In a remarkable display of its calming power, the canine soothed the veteran on-camera when he became agitated during an interview (video below).
Veteran Erick Scott served 16 years in the U.S. Army and National Guard. After returning to his home in Florida, he discovered that his service in Iraq had left him with deep emotional scars, Shareably reports.
Haunted by the memories of fellow soldiers who had died during the Iraq War, Scott experienced night terrors that endangered his wife's safety.
"I woke up numerous times, hitting my wife for her just laying there or just in a cold sweat," Scott recalled.
Doctors diagnosed the veteran with PTSD.
In 2014, the Department of Veterans Affairs estimated that 20 percent of veterans who had served in Iraq suffered from PTSD. The VA found that Americans who had toured in Iraq were more likely to experience PTSD than those who toured in Afghanistan, according to The Washington Post.
It also found that Iraq veterans were more likely to have experienced certain stressors during their service, such as seeing dead bodies, being shot at or ambushed by enemy combatants or knowing a comrade who had been killed.
Scott refused the prescriptions doctors recommended for his PTSD, stating in an interview with WTLV that he would "throw [the prescriptions] right into the trash can."
Declining to accept the conventional methods of treating his condition, Scott submitted an application to K9s for Warriors, a nonprofit that provides therapy dogs to veterans who suffer from PTSD, physical injures or sexual trauma.
The Iraq veteran was introduced to a black Labrador named Gumbo, a service dog trained to sense and soothe incoming panic attacks.
During the WTLV on-camera interview, Scott recalls how angry he felt when doctors diagnosed his PTSD. As the veteran tenses up recalling that moment, his tone becomes aggressive and Gumbo is seen ambling up into his lap and giving him a kiss.
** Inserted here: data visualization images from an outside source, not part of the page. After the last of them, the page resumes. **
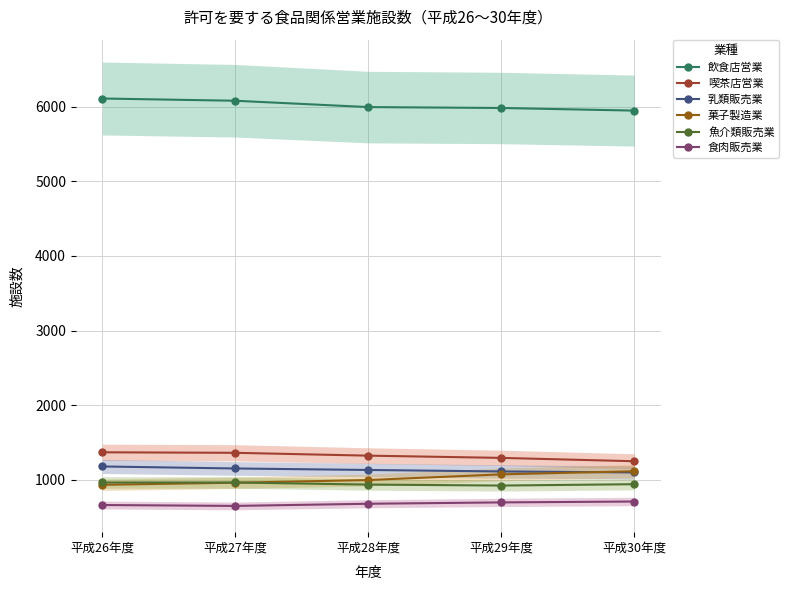

Reading left to right, transcribe all the data shown in this chart.

飲食店営業: 平成26年度=6111	平成27年度=6081	平成28年度=5996	平成29年度=5984	平成30年度=5949
喫茶店営業: 平成26年度=1367	平成27年度=1360	平成28年度=1322	平成29年度=1292	平成30年度=1247
乳類販売業: 平成26年度=1177	平成27年度=1150	平成28年度=1130	平成29年度=1110	平成30年度=1097
菓子製造業: 平成26年度=931	平成27年度=959	平成28年度=995	平成29年度=1071	平成30年度=1113
魚介類販売業: 平成26年度=962	平成27年度=962	平成28年度=934	平成29年度=921	平成30年度=939
食肉販売業: 平成26年度=660	平成27年度=648	平成28年度=677	平成29年度=695	平成30年度=707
"You can tell I'm getting a little agitated," Scott says with a grin while petting his canine companion as his mood settles back down.
Veterans hoping to treat their PTSD with therapy dogs have to rely on non-profits. The VA has been testing the effectiveness of service dogs to treat the condition since 2010, drawing criticism from advocates like Rory Diamond, executive director of K9s for Warriors, The Associated Press reports.
Critics of using service dogs assert that the dogs are used as a crutch by veterans, preventing them from addressing the root causes of PTSD.
Dr. Edna Foa of the Center for Treatment of Study of Anxiety at the University of Pennsylvania believes veterans become "reliant on the dog, not on their knowledge of ... whether really they are afraid of a ghost."
Patricia Dorn director of the VA's Rehabilitation Research and Development Service noted that she had received feedback from veterans requesting that the department give them financial support for therapy dogs, but that they would have to wait until they could prove the program's effectiveness.
"We understand, veterans are not happy with the agency in that we're not just providing this benefit," Dorn told NPR in 2016. "But... we need to have the evidence base to make a determination."